Nestes 32km restantes começamos a subir um pouco mais, mas nenhuma subida muito íngrime.
     Ao chegarmos em Três Coroas, aproximadamente 18h, começamos a procurar algum camping para ficar. Decidimos ficar no "Camping do Carlão" que fica na Linha Café e às margens do Rio Paranhana. A vantagem deste camping é que fica no meio de um vilarejo onde temos fácil acesso à tudo. Montamos acampamento e fomos comprar comida para janta e café da manhã.
     Após tomarmos banho fomos jantar e dormir para que no dia seguinte conseguíssemos acordar cedo e subir a serra ainda pela manhã.
     GASTOS:  - Aloço: R$20,00   - Camping: R$10,00   - Compras: R$14,76
     ESTATÍSTICA:   - Km: 77,12   - Tempo: 4h 07min 44s   - Média: 18,5km/h
     QUALIDADE DA ESTRADA: boas condições mas com bastante brita em alguns momentos
     VALE A PENA CONHECER: Tenda do Luiz (RS-115 em Igrejinha em frente as Malhas Daiane)

quinta-feira, 4 de novembro de 2010

Nossa partida

     Como o pessoal já deve saber iniciamos nossas pedaladas dia 17 de novembro deste ano (faltam apenas 13 dias)!!!! Gostaríamos de convidar a todos para irem no evento de despedida que ocorrerá dia 17/11 às 9h na Academia Sal da Terra (Av José de Alencar 609, Menino Deus). Aguardamos vocês lá e acompanhem o nosso dia a dia aqui no blog!!!

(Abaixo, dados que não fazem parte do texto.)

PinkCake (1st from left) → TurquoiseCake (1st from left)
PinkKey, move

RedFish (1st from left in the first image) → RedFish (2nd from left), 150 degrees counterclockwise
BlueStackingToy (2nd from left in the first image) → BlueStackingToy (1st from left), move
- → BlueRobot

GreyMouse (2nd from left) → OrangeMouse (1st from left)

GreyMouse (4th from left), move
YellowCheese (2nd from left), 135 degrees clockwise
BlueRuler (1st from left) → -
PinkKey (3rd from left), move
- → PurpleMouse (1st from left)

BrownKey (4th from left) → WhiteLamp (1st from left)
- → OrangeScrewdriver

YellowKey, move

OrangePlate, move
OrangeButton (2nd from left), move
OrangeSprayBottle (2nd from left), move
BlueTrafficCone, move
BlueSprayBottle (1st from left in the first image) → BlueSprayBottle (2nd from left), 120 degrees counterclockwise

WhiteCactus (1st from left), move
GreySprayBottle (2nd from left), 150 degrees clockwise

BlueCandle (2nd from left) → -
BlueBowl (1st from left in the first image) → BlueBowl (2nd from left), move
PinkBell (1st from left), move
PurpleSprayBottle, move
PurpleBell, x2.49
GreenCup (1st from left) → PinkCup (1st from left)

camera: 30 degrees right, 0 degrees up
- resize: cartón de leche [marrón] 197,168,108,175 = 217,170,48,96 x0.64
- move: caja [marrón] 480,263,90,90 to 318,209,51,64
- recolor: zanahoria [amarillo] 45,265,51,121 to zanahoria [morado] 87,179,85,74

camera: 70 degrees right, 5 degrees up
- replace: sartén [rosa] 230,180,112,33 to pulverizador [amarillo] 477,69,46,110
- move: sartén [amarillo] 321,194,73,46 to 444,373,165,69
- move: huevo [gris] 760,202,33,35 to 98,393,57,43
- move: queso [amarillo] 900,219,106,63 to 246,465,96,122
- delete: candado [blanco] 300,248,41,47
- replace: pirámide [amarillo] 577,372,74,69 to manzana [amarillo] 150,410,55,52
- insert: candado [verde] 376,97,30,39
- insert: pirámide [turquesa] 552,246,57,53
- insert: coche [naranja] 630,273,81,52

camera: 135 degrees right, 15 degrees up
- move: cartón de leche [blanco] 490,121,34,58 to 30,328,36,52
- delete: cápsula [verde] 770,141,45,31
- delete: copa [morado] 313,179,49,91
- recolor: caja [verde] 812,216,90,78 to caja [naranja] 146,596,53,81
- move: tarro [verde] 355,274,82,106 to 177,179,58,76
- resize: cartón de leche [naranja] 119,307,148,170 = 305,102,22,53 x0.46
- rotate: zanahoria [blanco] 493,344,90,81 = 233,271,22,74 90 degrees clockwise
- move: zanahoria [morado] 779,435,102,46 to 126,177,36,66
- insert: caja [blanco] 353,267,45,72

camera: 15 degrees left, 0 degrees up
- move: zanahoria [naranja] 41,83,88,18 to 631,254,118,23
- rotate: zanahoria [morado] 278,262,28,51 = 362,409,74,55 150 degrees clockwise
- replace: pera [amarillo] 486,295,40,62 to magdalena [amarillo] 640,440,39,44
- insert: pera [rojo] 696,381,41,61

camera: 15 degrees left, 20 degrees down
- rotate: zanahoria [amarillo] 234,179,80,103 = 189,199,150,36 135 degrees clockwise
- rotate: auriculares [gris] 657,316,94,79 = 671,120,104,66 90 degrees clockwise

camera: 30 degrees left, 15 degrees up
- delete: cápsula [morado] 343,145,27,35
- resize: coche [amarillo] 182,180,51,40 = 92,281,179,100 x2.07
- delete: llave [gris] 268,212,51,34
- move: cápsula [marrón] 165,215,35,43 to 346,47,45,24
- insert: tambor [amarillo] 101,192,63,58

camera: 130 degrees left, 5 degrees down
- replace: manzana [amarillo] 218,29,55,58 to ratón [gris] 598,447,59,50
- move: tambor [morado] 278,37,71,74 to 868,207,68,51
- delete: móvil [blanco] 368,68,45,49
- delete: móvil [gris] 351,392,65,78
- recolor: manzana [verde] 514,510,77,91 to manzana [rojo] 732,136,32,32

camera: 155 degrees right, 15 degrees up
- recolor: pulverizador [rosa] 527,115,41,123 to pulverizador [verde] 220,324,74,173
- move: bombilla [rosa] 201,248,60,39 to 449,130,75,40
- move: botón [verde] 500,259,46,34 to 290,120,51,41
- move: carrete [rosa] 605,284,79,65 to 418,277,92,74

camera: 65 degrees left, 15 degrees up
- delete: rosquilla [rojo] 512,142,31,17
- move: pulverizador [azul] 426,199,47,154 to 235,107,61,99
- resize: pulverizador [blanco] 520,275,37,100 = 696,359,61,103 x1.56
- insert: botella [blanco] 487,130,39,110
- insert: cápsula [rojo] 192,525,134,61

terça-feira, 2 de novembro de 2010

Barraca e saco de dormir

     Durante o planejamento da expedição estávamos querendo ter pontos de parada que nos oferecessem locais para pernoitar, ou seja, albergues, pousadas, pensões, hotéis ou motéis. Pensávamos que não seria necessário levar material para camping, evitando assim carregar este peso extra. Porém fomos lendo relatos de outros cicloturistas e vendo cada vez mais a importância de uma certa autonomia, principalmente em locais mais extremos.
     Ao se aproximar da data de partida decidimos por carregar um pouco mais de peso mas sermos mais autônomos e ter uma segurança maior. Desta maneira levaremos todo material necessário para acampar.

     Barraca Azteq Mini Pack e saco de dormir Nautika Micron X-Lite
    Escolhemos esta barraca por servir para duas pessoas, ser extremamente compacta e leve, possuir capa impermeável e ter excelente resistência ao vento. A montagem e desmontagem da barraca é muito simples e rápida, ponto importante em situações de mudança de clima e até mesmo no dia a dia.
     O saco de dormir que utilizaremos será o Micron X-Lite da Nautika. Escolhemos este saco de dormir por ter boa resistência ao frio e ser extremamente compacto e leve.